Warum so viele das Thema verdrängen

„Daran will ich gar nicht denken, wenn ich heirate.“

Ja, klar. Niemand möchte sich beim Heiraten mit einer möglichen Trennung befassen. Aber genau darum ist es so wichtig, es zu tun. Denn:

  • Ein Ehevertrag wird dann geschlossen, wenn beide sich noch wertschätzen und fair miteinander umgehen.
  • Im Falle einer Scheidung geht es oft nur noch ums Geld – Emotionen stehen im Weg.
  • Ohne vorherige Regelung entscheiden Anwälte und Gerichte, nicht ihr selbst.

Jeder kennt jemanden, der eine unschöne Scheidung durchgemacht hat.
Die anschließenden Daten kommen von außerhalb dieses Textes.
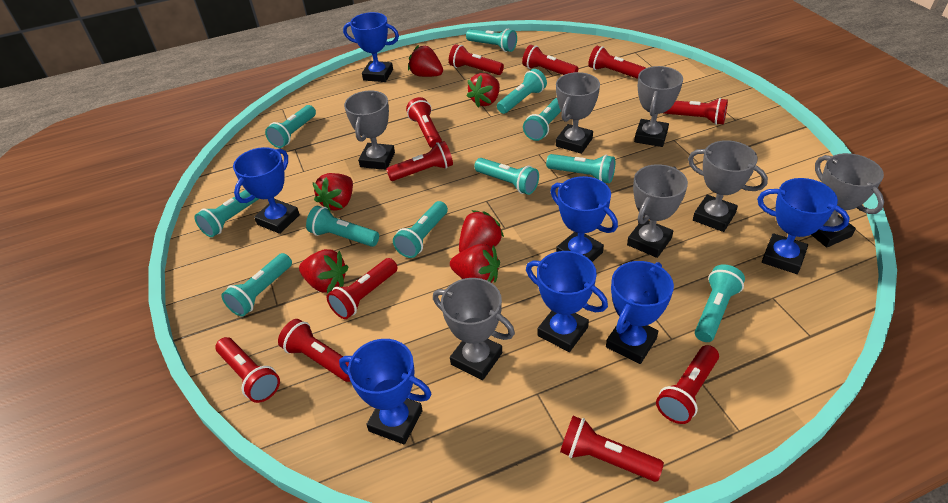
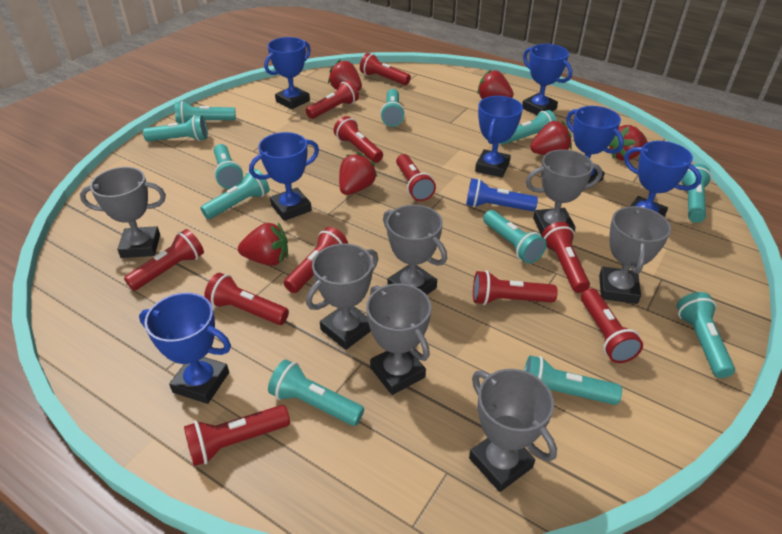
blue flashlight: none = 0 -> [466,178,538,211] = 1

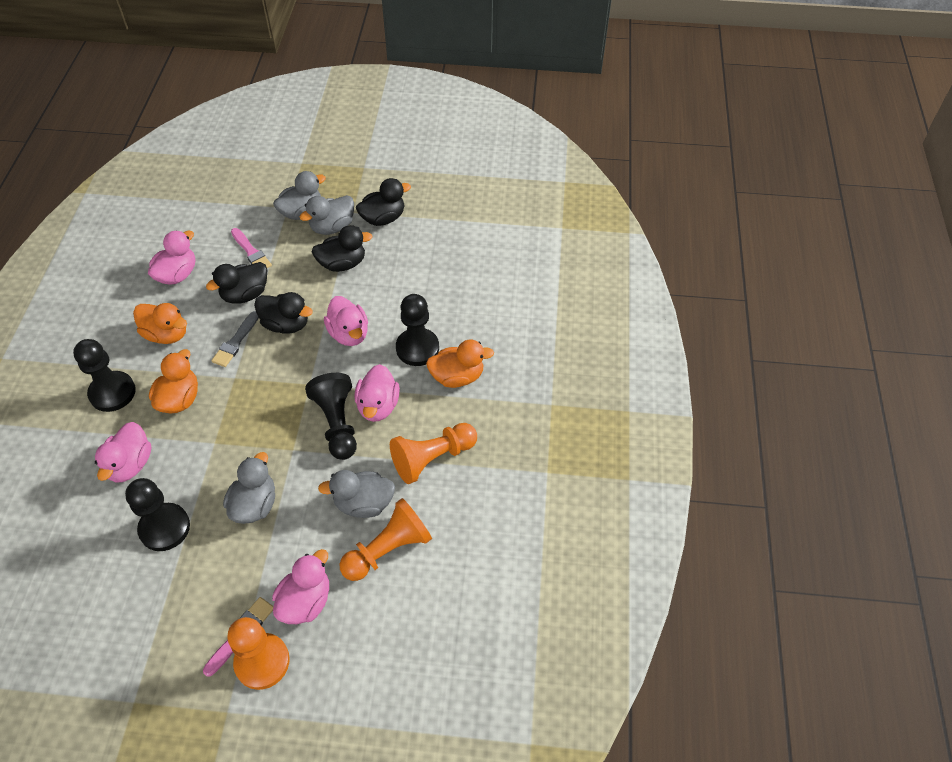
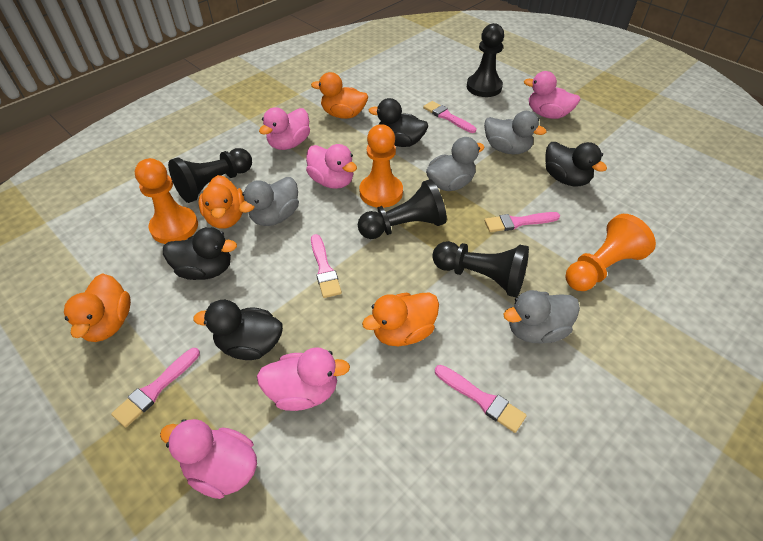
grey brush: [211,311,259,367] = 1 -> none = 0
orange duck: [133,303,187,344] [149,349,198,413] [426,340,494,388] = 3 -> [64,273,131,342] [198,175,245,229] [311,72,368,119] [362,292,439,346] = 4
pink brush: [203,597,274,677] [231,228,272,268] = 2 -> [111,348,200,427] [311,234,342,298] [423,101,476,133] [435,365,527,433] [484,212,560,232] = 5

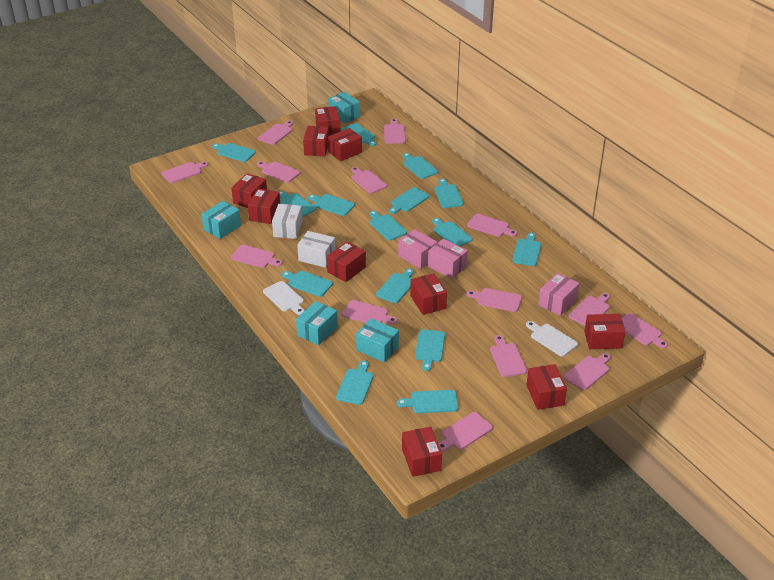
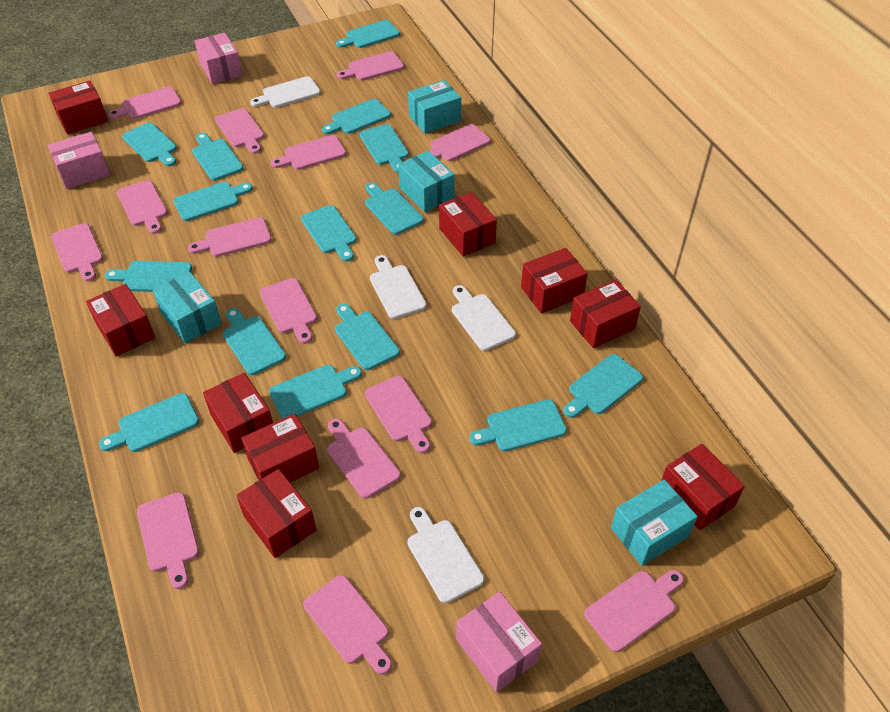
red box: [231,173,267,208] [248,189,280,224] [303,126,329,156] [315,106,341,136] [327,242,366,282] [328,128,362,161] [402,427,442,477] [410,273,447,315] [527,364,567,410] [584,314,625,349] = 10 -> [49,81,108,135] [86,284,155,357] [203,373,273,453] [236,469,316,558] [241,414,319,482] [439,192,497,257] [521,248,588,313] [570,280,641,348] [661,444,745,530] = 9
white box: [272,204,302,239] [297,231,336,268] = 2 -> none = 0
white cutting board: [263,281,304,315] [526,321,578,357] = 2 -> [250,76,321,108] [370,255,427,319] [407,507,484,603] [452,285,516,351] = 4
Und wer das einmal miterlebt hat, wird beim nächsten Mal ganz sicher einen Ehevertrag machen.


Fazit: Ein Ehevertrag ist keine Absage an die Liebe – sondern ein Zeichen von Verantwortung

Wer heiratet, geht einen rechtlich bindenden Vertrag ein – mit oder ohne Ehevertrag. Die Frage ist nur, ob man die Regeln selbst gestaltet oder sie dem Gesetz überlässt.

Und besonders für Unternehmerinnen und Unternehmer kann ein fehlender Ehevertrag nicht nur eine persönliche, sondern auch eine geschäftliche Belastung werden.

Wer sein Unternehmen liebt und es schützen will, sollte nicht erst nach der Hochzeit darüber nachdenken.

Denn was ist unromantischer als ein Rechtsstreit?

Mein Appell: Es ist nie zu spät für klare Regelungen

Dieser Artikel soll nicht nur informieren, sondern auch motivieren. Wenn du beim Lesen gedacht hast: „Vielleicht wäre ein Ehevertrag doch sinnvoll gewesen“ – keine Sorge: Es ist nie zu spät.

Setzt euch zuhause einmal zusammen – auch wenn das Wort „Ehevertrag“ am Anfang wie ein rotes Tuch wirkt. Vielleicht hilft euch dieser Artikel, einfach mal grob zu schauen:

  • Was wäre, wenn wir uns trennen?
  • Würde eine Seite durch die gesetzliche Regelung unfair benachteiligt?

Es ist ein schweres Gespräch, keine Frage. Aber es ist eines, das langfristig Klarheit und Fairness schaffen kann.

Denn eines ist sicher: Die besten Entscheidungen trifft man gemeinsam – nicht erst, wenn es zu spät ist.